Passengers were amazed yesterday when they saw what special passenger is going to have a seat (well, lay in front of the seat) in First Class on an American Airlines flight to Denver.
Emotional Support Animals are the subject of big controversy as many passengers abuse this rule to carry their pets free of charge under protection of a supposed disability. As long as they have a certification for it that is.
The image of the voluptuous passenger has been uploaded on Twitter and since then shares a few thousand times all over the internet:
The news report on the website Mashable (access here) suggests that the owner of the dog ‘might’ have purchased two tickets for this trip. One for herself and one for the pooch.
Mashable has learned that the dog’s name is Hank and he belongs to Kari Whitman, an interior designer who founded Ace of Hearts Dog Rescue in Beverly Hills, California. Hank is Whitman’s support animal and, due to an illness, can only move with the aid of a cart, which explains his weight. We hope Hank enjoys many more relaxing flights in first class. …
This picture of a very large dog being wheeled toward an LAX boarding desk deserves to be named 2015’s best nature photograph.
According to Twitter user @madeleinedoux, the fat airplane dog flew first class on an American Airlines flight last night.
This website (see here) of the National Service Animal Registry outlines how simple it is to register your pet (any pet!) as an Emotional Support Animal:
Step 1: The first step is for you to confirm you have some type of emotional or psychological disability.

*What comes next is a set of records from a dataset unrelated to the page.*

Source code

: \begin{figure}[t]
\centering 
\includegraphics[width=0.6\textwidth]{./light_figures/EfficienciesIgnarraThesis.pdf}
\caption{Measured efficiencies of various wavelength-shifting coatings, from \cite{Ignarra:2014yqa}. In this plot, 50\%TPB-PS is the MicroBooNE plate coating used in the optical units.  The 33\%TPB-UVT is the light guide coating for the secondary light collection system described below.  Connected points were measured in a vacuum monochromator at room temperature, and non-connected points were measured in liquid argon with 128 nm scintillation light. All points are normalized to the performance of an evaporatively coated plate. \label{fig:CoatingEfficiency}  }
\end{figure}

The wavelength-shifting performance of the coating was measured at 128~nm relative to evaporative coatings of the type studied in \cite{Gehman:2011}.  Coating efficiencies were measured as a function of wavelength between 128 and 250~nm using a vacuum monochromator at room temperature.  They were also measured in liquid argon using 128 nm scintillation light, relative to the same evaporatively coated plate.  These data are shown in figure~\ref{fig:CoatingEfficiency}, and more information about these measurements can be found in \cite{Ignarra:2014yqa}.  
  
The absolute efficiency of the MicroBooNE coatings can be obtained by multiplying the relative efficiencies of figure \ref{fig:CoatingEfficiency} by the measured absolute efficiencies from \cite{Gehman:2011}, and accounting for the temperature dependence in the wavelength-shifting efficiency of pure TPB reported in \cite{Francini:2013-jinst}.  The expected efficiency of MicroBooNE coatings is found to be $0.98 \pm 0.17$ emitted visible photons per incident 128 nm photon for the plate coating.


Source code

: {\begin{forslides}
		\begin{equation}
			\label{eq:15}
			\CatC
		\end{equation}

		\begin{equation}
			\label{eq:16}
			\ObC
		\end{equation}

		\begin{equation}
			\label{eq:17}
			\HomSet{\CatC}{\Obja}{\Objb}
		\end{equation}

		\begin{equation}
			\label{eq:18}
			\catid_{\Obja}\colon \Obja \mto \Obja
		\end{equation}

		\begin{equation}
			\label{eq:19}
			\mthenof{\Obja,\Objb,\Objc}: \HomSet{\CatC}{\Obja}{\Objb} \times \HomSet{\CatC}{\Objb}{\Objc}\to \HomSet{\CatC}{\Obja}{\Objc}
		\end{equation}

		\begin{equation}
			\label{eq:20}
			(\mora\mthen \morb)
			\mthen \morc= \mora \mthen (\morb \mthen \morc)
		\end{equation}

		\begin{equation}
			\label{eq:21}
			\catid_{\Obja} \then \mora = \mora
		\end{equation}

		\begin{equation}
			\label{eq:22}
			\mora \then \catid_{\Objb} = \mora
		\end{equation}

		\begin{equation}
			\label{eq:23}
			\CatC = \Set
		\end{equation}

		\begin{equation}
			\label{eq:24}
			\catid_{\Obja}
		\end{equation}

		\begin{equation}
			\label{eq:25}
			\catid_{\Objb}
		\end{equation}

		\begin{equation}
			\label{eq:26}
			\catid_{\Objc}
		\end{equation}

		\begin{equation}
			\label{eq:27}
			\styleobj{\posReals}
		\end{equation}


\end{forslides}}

You will do this on the next page, once you continue from here.
Step 2: Then qualify your animal as manageable in public using the NSAR Public Access Test.
Step 3: Finally, checkout!
I guess we can chalk these cases up as ‘Curiosities from the United States’ which wouldn’t fly almost anywhere else in the world (all pun intended).
While I see the point for seeing eye dogs who help the blind and are specially trained the classification as Emotional Support Animal for anyone with a mental disability whose ‘animal is manageable in public’ goes a bit too far. Air travel is also very stressful for them on top of that.
What do you think, should this be allowed or are some passengers taking it too far?